%%

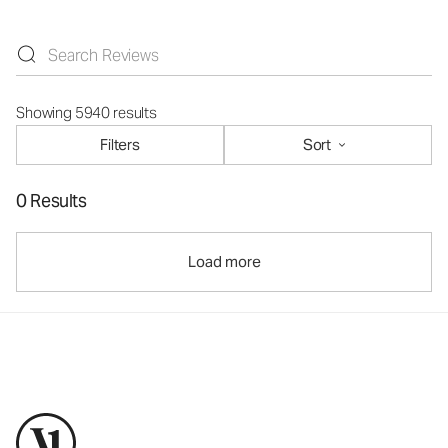
Showing 5940 results
Filters
Sort
0 Results
Load more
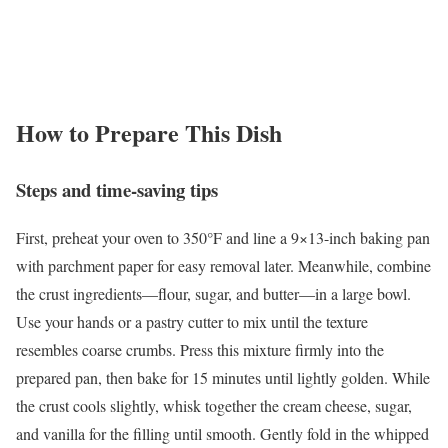
How to Prepare This Dish
Steps and time-saving tips
First, preheat your oven to 350°F and line a 9×13-inch baking pan
with parchment paper for easy removal later. Meanwhile, combine
the crust ingredients—flour, sugar, and butter—in a large bowl.
Use your hands or a pastry cutter to mix until the texture
resembles coarse crumbs. Press this mixture firmly into the
prepared pan, then bake for 15 minutes until lightly golden. While
the crust cools slightly, whisk together the cream cheese, sugar,
and vanilla for the filling until smooth. Gently fold in the whipped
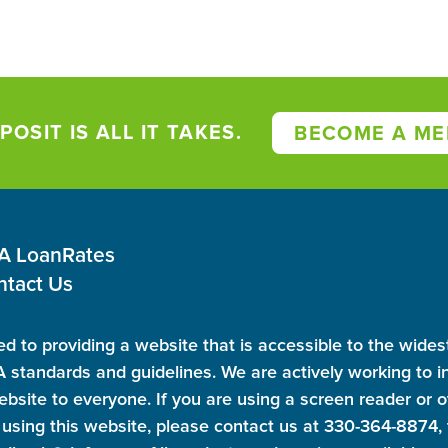
POSIT IS ALL IT TAKES.
BECOME A ME
 A Loan
Rates
ntact Us
d to providing a website that is accessible to the wides
standards and guidelines. We are actively working to in
ebsite to everyone. If you are using a screen reader or o
using this website, please contact us at 330-364-8874, t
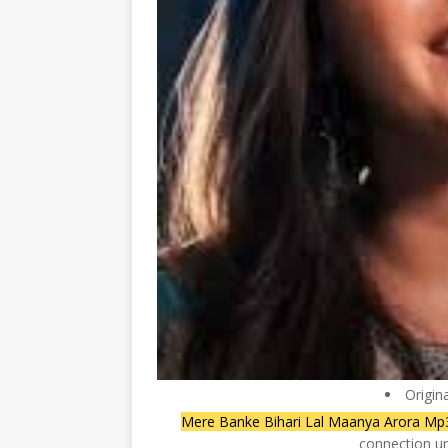
Origin
Mere Banke Bihari Lal Maanya Arora M
connection un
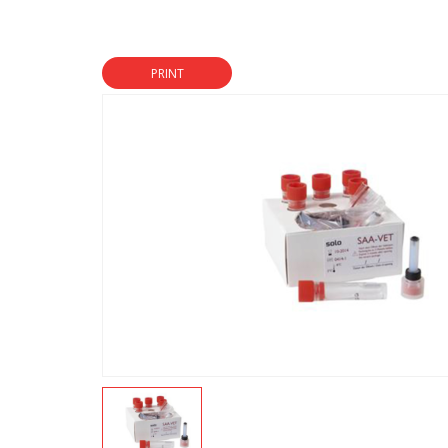
PRINT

%%

WHAT NEEDS TO BE DONE — Take the lines from the start of the material to the line with "with parchment paper", both included, and transcribe them exactly without the pictures.

YOUR SOLUTION —
Showing 5940 results
Filters
Sort
0 Results
Load more
How to Prepare This Dish
Steps and time-saving tips
First, preheat your oven to 350°F and line a 9×13-inch baking pan
with parchment paper for easy removal later. Meanwhile, combine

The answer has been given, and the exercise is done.